On a completely different subject the ITrip, a device for playing our IPod wirelessly through an FM radio that we bought in the UK failed after two hours use. Having emailed the manufacturer in the US we were astounded but highly amused to receive the following reply:
‘’Generally we handle returns for our international customers a little differently than for our domestic customers. We assure you that this is our preferred method for handling your return as it will help save you money (shipping costs) and the hassle of having to send the product back to us. It also has the added benefit of helping us to ensure that your unit is truly non-functional. First, destroy your defective product. Yes, really destroy it. A hammer works well for destroying most products however feel free to use whatever tool you are most comfortable with. This can be a great opportunity for you to express yourself creatively and take out some frustrations at the same time. Second, document the destruction. We recommend taking a digital picture of the destroyed unit while it is lying on a printed copy of this email so that the RMA number and other information are visible. Third, send us the pictures. Just reply to this email and attach the digital pictures of the destroyed product on the printed email along with any other pictures that we might enjoy, such as you holding the destroyed product or the town where you live. Of course including the extra pictures is optional but free to include them if you want to’’.
The new ITrip arrived in the post here at Lefkas marina a week later!

We have had ‘Bella’ lifted out of the water for her annual bottom scrub and paint and to make her topsides sparkle for the coming season the start of which, weather permitting, is only a matter of three weeks away. We hope to spend a couple of weeks visiting the other Ionian Island then navigate the Corinth Canal and sail through the Aegean Cyclades Island to arrive on the Turkish coast by mid June. After spending the latter part of July and August in the UK we will make our way slowly south east along the Turkish coast to our 2009/2010 winter base of Finike.
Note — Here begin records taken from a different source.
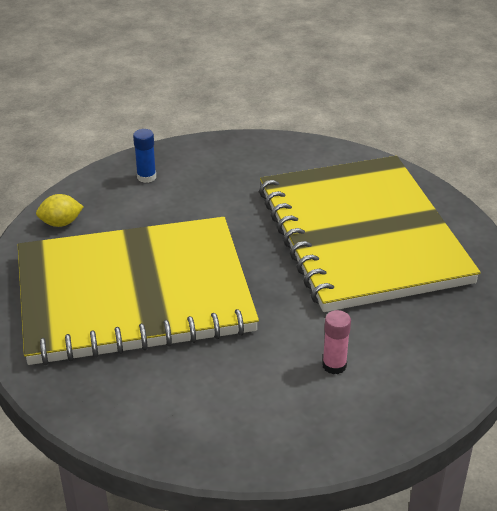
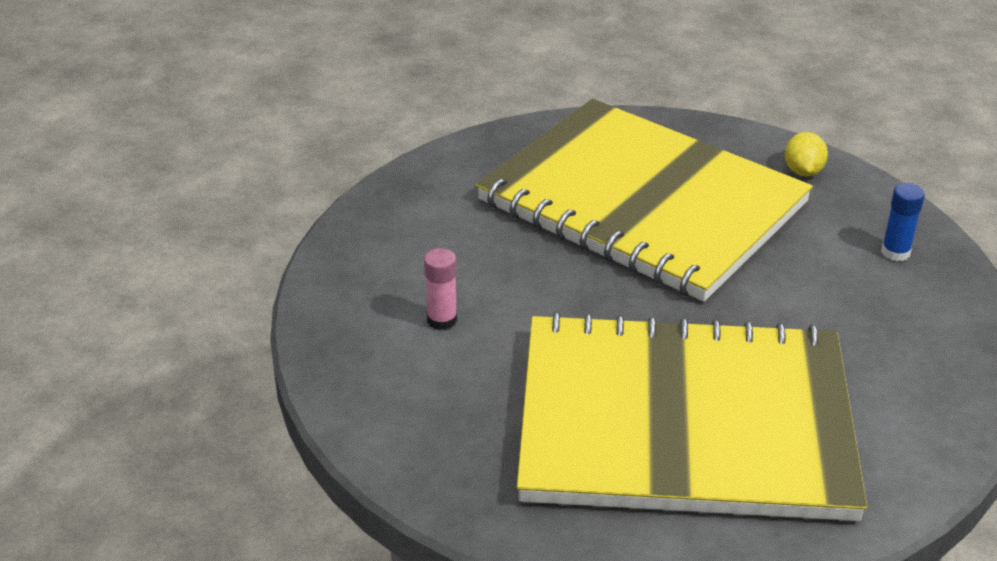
camera: 110 degrees right, 0 degrees up
(134, 293) = (642, 202): yellow notebook -> yellow notebook turned 60 degrees counterclockwise

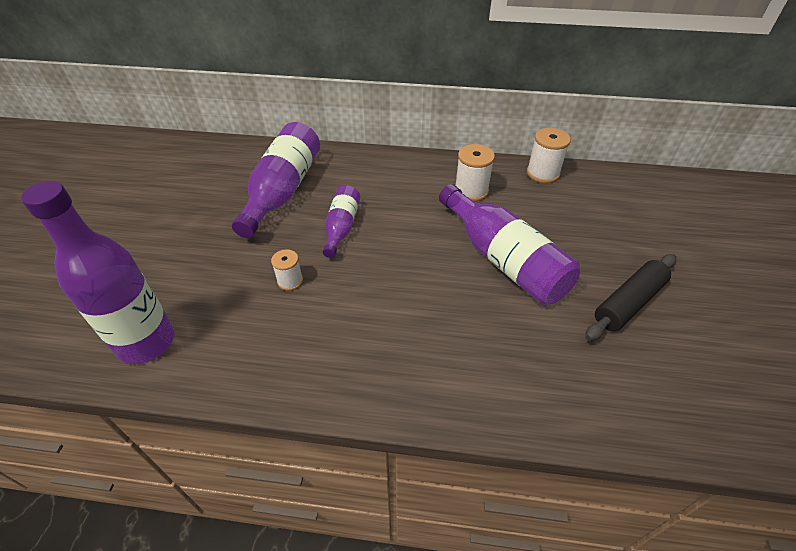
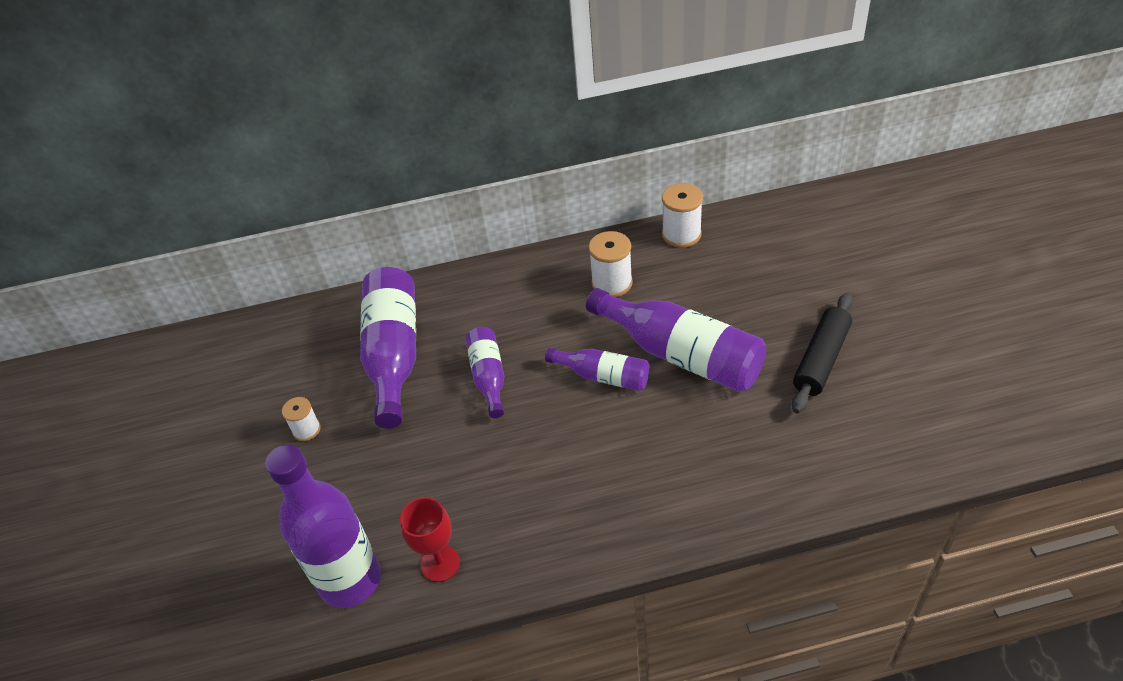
camera: 15 degrees left, 0 degrees up
(221, 356) = (440, 563): none -> red goblet
(290, 281) = (466, 459): white spool -> white spool (306, 430)
(431, 255) = (603, 376): none -> purple bottle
Miggy mentioned to me yesterday evening that at this time last year the swallows were arriving from South Africa. At that very moment a swallow hove into sight and then another and another until flocks of them played around us. They went to their nests under the eaves to await their mates chattering excitedly as if recounting the adventures of their long flight. Perhaps Helios is arising from his slumbers and heralds the onset of spring.